Paul Gauguin „Zwei Schwestern“ (1892)

© Fine Art Images / Heritage Images / picture alliance

Schiffsjunge und Börsenmakler

Das Leben des 1848 in Paris geborenen Paul Gauguin war von jeher unstet. Nach seiner Geburt wanderte die Familie nach Peru aus. Auf der Überfahrt starb der Vater, dort angekommen brach der Bürgerkrieg aus, bald mussten sie wieder zurückkehren. Nach seiner Gymnasialzeit war Gauguin zunächst Schiffsjunge, dann diente er erst der Handelsmarine und anschließend als Matrose der Kriegsmarine. Seinen größten beruflichen Erfolg hatte er danach als Börsenmakler bei einer Pariser Bank. Doch schlug er lieber die unsichere Laufbahn eines Künstlers ein. Noch während seines Malstudiums heiratete er das dänische Kindermädchen Mette Gad, mit der er drei Söhne und zwei Töchter bekam.

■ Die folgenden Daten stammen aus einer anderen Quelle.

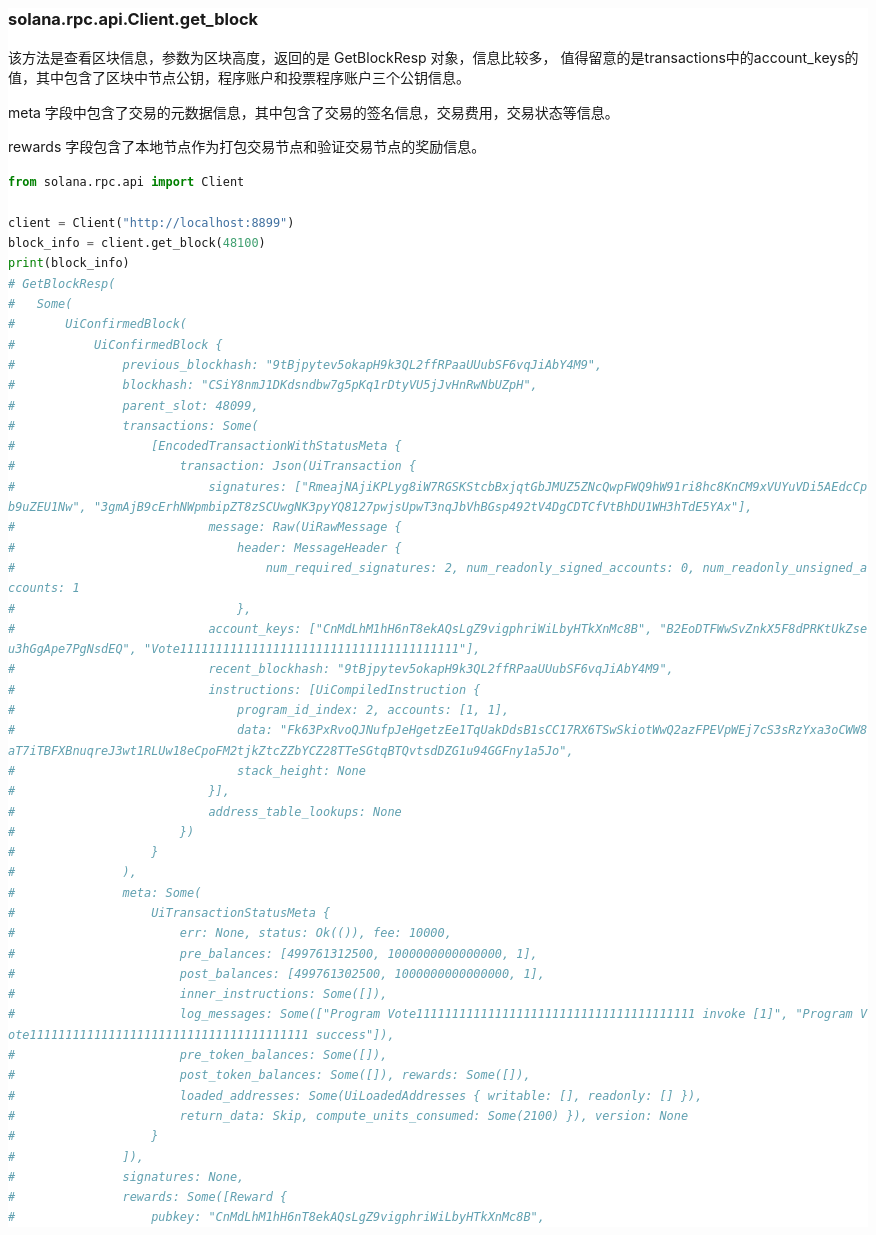 
### solana.rpc.api.Client.get_block
该方法是查看区块信息，参数为区块高度，返回的是 GetBlockResp 对象，信息比较多，
值得留意的是transactions中的account_keys的值，其中包含了区块中节点公钥，程序账户和投票程序账户三个公钥信息。

meta 字段中包含了交易的元数据信息，其中包含了交易的签名信息，交易费用，交易状态等信息。

rewards 字段包含了本地节点作为打包交易节点和验证交易节点的奖励信息。
```python
from solana.rpc.api import Client

client = Client("http://localhost:8899")
block_info = client.get_block(48100)
print(block_info)
# GetBlockResp(
#   Some(
#       UiConfirmedBlock(
#           UiConfirmedBlock { 
#               previous_blockhash: "9tBjpytev5okapH9k3QL2ffRPaaUUubSF6vqJiAbY4M9", 
#               blockhash: "CSiY8nmJ1DKdsndbw7g5pKq1rDtyVU5jJvHnRwNbUZpH", 
#               parent_slot: 48099, 
#               transactions: Some(
#                   [EncodedTransactionWithStatusMeta { 
#                       transaction: Json(UiTransaction { 
#                           signatures: ["RmeajNAjiKPLyg8iW7RGSKStcbBxjqtGbJMUZ5ZNcQwpFWQ9hW91ri8hc8KnCM9xVUYuVDi5AEdcCpb9uZEU1Nw", "3gmAjB9cErhNWpmbipZT8zSCUwgNK3pyYQ8127pwjsUpwT3nqJbVhBGsp492tV4DgCDTCfVtBhDU1WH3hTdE5YAx"], 
#                           message: Raw(UiRawMessage { 
#                               header: MessageHeader { 
#                                   num_required_signatures: 2, num_readonly_signed_accounts: 0, num_readonly_unsigned_accounts: 1 
#                               }, 
#                           account_keys: ["CnMdLhM1hH6nT8ekAQsLgZ9vigphriWiLbyHTkXnMc8B", "B2EoDTFWwSvZnkX5F8dPRKtUkZseu3hGgApe7PgNsdEQ", "Vote111111111111111111111111111111111111111"], 
#                           recent_blockhash: "9tBjpytev5okapH9k3QL2ffRPaaUUubSF6vqJiAbY4M9", 
#                           instructions: [UiCompiledInstruction { 
#                               program_id_index: 2, accounts: [1, 1], 
#                               data: "Fk63PxRvoQJNufpJeHgetzEe1TqUakDdsB1sCC17RX6TSwSkiotWwQ2azFPEVpWEj7cS3sRzYxa3oCWW8aT7iTBFXBnuqreJ3wt1RLUw18eCpoFM2tjkZtcZZbYCZ28TTeSGtqBTQvtsdDZG1u94GGFny1a5Jo", 
#                               stack_height: None 
#                           }], 
#                           address_table_lookups: None 
#                       }) 
#                   }
#               ), 
#               meta: Some(
#                   UiTransactionStatusMeta { 
#                       err: None, status: Ok(()), fee: 10000, 
#                       pre_balances: [499761312500, 1000000000000000, 1], 
#                       post_balances: [499761302500, 1000000000000000, 1], 
#                       inner_instructions: Some([]), 
#                       log_messages: Some(["Program Vote111111111111111111111111111111111111111 invoke [1]", "Program Vote111111111111111111111111111111111111111 success"]), 
#                       pre_token_balances: Some([]), 
#                       post_token_balances: Some([]), rewards: Some([]), 
#                       loaded_addresses: Some(UiLoadedAddresses { writable: [], readonly: [] }), 
#                       return_data: Skip, compute_units_consumed: Some(2100) }), version: None 
#                   }
#               ]), 
#               signatures: None, 
#               rewards: Some([Reward { 
#                   pubkey: "CnMdLhM1hH6nT8ekAQsLgZ9vigphriWiLbyHTkXnMc8B", 
```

1879 nahm Gauguin an der 4. und 1882 an der 7. Ausstellung der Impressionisten in Paris teil. In Kopenhagen, wo er mit Familie vorübergehend wohnte, hatte er 1885 einen Misserfolg mit seinen ausgestellten Bildern, sodass er vorübergehend als Plakatkleber sein Geld verdienen musste, zumal es zu einem Zerwürfnis mit den Schwiegereltern kam. 1891 verabschiedete er sich ohne Familie nach Tahiti.

Zerstörtes Paradies

Mit seinen Südseebildern wurde Gauguin zur Künstlerlegende. Sie erzielen heute Rekordpreise. Immer wieder wurden und werden sie reproduziert. Gemalt hatte er dort leuchtend farbige Landschaften, Strände mit Palmen und vor allem exotische Mädchen und Frauen. Natur und Menschen sollten im Sinne eines „dekorativen Expressionismus“ in farbig abstrakten Mustern verschmelzen. Aus der Verbindung zu Tanz und Musik wollte er ein Gesamtkunstwerk (Synästhesie) entstehen lassen. Jedoch stellten die Bilder nicht die Wirklichkeit dar: Durch Christianisierung, Handel und Kolonialherrschaft war das Paradies zerstört worden.

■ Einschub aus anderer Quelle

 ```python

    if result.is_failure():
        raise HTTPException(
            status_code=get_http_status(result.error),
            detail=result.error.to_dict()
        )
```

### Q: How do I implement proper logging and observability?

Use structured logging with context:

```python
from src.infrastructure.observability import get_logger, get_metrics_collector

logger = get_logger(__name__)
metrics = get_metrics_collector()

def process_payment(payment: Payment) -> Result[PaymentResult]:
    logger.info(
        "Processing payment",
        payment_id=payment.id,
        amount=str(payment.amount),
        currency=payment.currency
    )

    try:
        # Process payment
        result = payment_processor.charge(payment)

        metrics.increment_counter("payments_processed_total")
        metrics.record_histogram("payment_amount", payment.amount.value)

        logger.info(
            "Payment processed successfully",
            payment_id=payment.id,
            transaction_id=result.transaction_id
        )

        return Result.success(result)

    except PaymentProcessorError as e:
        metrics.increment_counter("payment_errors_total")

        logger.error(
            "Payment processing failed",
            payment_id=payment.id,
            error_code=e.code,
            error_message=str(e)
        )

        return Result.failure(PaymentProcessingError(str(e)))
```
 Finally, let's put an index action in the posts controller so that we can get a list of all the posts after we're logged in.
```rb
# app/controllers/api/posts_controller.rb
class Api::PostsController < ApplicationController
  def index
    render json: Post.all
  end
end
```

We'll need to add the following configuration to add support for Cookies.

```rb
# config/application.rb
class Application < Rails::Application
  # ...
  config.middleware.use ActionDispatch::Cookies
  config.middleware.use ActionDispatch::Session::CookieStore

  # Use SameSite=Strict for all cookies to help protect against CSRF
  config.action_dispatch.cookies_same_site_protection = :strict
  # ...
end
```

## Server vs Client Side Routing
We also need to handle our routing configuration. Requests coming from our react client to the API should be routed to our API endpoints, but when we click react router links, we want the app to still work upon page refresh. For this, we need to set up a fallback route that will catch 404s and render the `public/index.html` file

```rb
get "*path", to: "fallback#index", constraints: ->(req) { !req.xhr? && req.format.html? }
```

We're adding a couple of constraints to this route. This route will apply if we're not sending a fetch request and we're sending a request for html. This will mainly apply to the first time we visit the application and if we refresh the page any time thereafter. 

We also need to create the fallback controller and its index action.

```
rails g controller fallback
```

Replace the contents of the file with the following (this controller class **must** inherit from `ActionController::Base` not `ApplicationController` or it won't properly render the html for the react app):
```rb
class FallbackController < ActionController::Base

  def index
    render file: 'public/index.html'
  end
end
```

Aber er stellte geprägt vom eigenen Glauben auch Themen der christlichen Geschichte wie die Geburt Jesu mit Insulanern in die Südsee verlegt dar. Bei seinem ersten Aufenthalt auf Tahiti schuf er nur wenige Werke, Trägheit und Melancholie überkamen ihn und sie übertrugen sich auch auf die Porträts der Bewohner. Eine Augenkrankheit, Vereinsamung und vor allem Geldmangel zwangen ihn 1893 zu einer vorzeitigen Rückkehr nach Paris. Eine Erbschaft hielt ihn dort über Wasser.

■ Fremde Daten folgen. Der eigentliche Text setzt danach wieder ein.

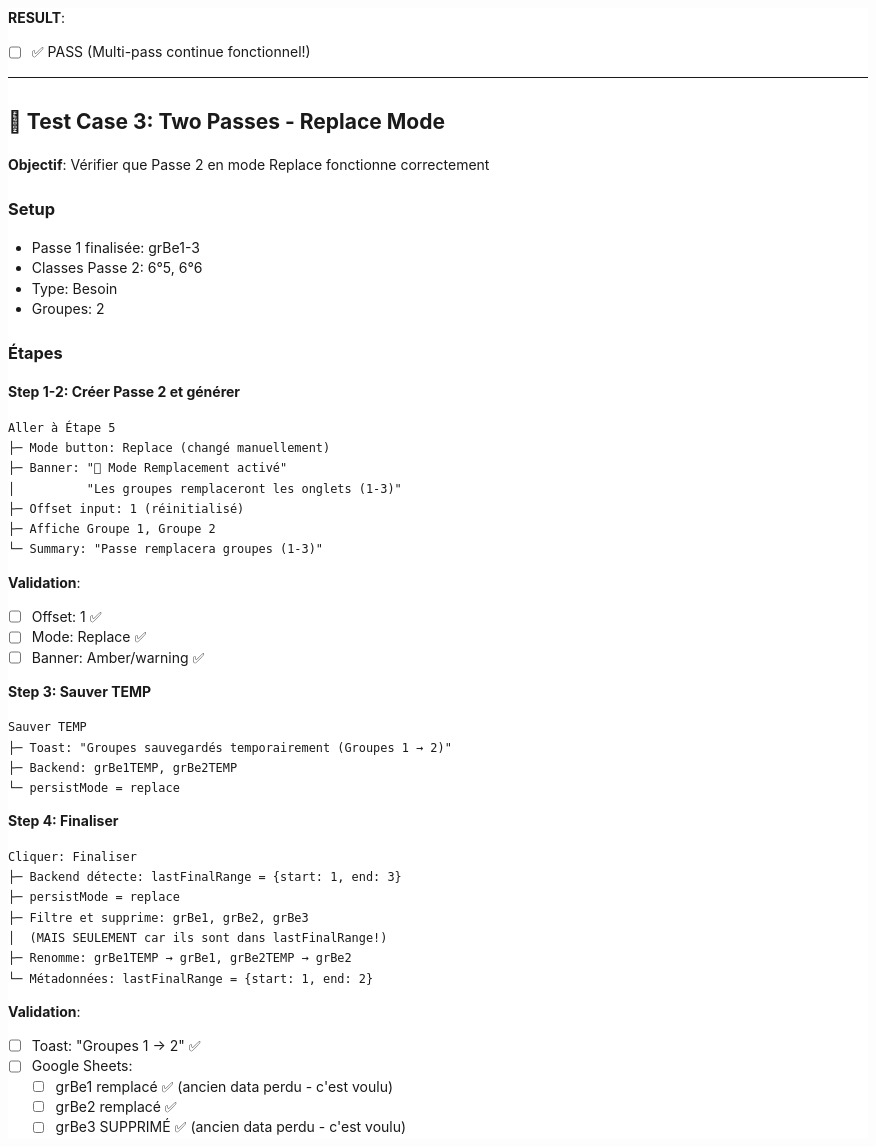 **RESULT**:
- [ ] ✅ PASS (Multi-pass continue fonctionnel!)

---

## 📝 Test Case 3: Two Passes - Replace Mode

**Objectif**: Vérifier que Passe 2 en mode Replace fonctionne correctement

### Setup
- Passe 1 finalisée: grBe1-3
- Classes Passe 2: 6°5, 6°6
- Type: Besoin
- Groupes: 2

### Étapes

**Step 1-2: Créer Passe 2 et générer**
```
Aller à Étape 5
├─ Mode button: Replace (changé manuellement)
├─ Banner: "🔄 Mode Remplacement activé"
│          "Les groupes remplaceront les onglets (1-3)"
├─ Offset input: 1 (réinitialisé)
├─ Affiche Groupe 1, Groupe 2
└─ Summary: "Passe remplacera groupes (1-3)"
```

**Validation**:
- [ ] Offset: 1 ✅
- [ ] Mode: Replace ✅
- [ ] Banner: Amber/warning ✅

**Step 3: Sauver TEMP**
```
Sauver TEMP
├─ Toast: "Groupes sauvegardés temporairement (Groupes 1 → 2)"
├─ Backend: grBe1TEMP, grBe2TEMP
└─ persistMode = replace
```

**Step 4: Finaliser**
```
Cliquer: Finaliser
├─ Backend détecte: lastFinalRange = {start: 1, end: 3}
├─ persistMode = replace
├─ Filtre et supprime: grBe1, grBe2, grBe3
│  (MAIS SEULEMENT car ils sont dans lastFinalRange!)
├─ Renomme: grBe1TEMP → grBe1, grBe2TEMP → grBe2
└─ Métadonnées: lastFinalRange = {start: 1, end: 2}
```

**Validation**:
- [ ] Toast: "Groupes 1 → 2" ✅
- [ ] Google Sheets:
  - [ ] grBe1 remplacé ✅ (ancien data perdu - c'est voulu)
  - [ ] grBe2 remplacé ✅
  - [ ] grBe3 SUPPRIMÉ ✅ (ancien data perdu - c'est voulu)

Bei seiner zweiten Tahitireise 1895 errichtete Gauguin sich unweit von Tahitis Hauptstadt ein Atelierhaus. Trotz Geldnot und Krankheit mit depressiven Phasen entstanden viele seiner Meisterwerke. In seine Hütte nahm er sich eine polynesische Schönheit zur Geliebten. Es kam zu einem endgültigen Bruch mit Mette. 1898 unternahm er einen Selbstmordversuch, nachdem Alkohol und eine Syphilis seine Gesundheit zerstört hatten. Im Alter von nur 54 Jahren starb er 1903 in seinem Haus („Haus des Genießens“) in Atuana auf der Marquesas-Insel Dominique.

Weniger bekannt sind seine Schriften und Briefe aus seinen Aufenthalten auf Tahiti. So hat Gauguin 1897 die Erinnerungen an seinen ersten Aufenthalt in seinem Buch „Noah Noah“ („Duftendes Land“) beschrieben.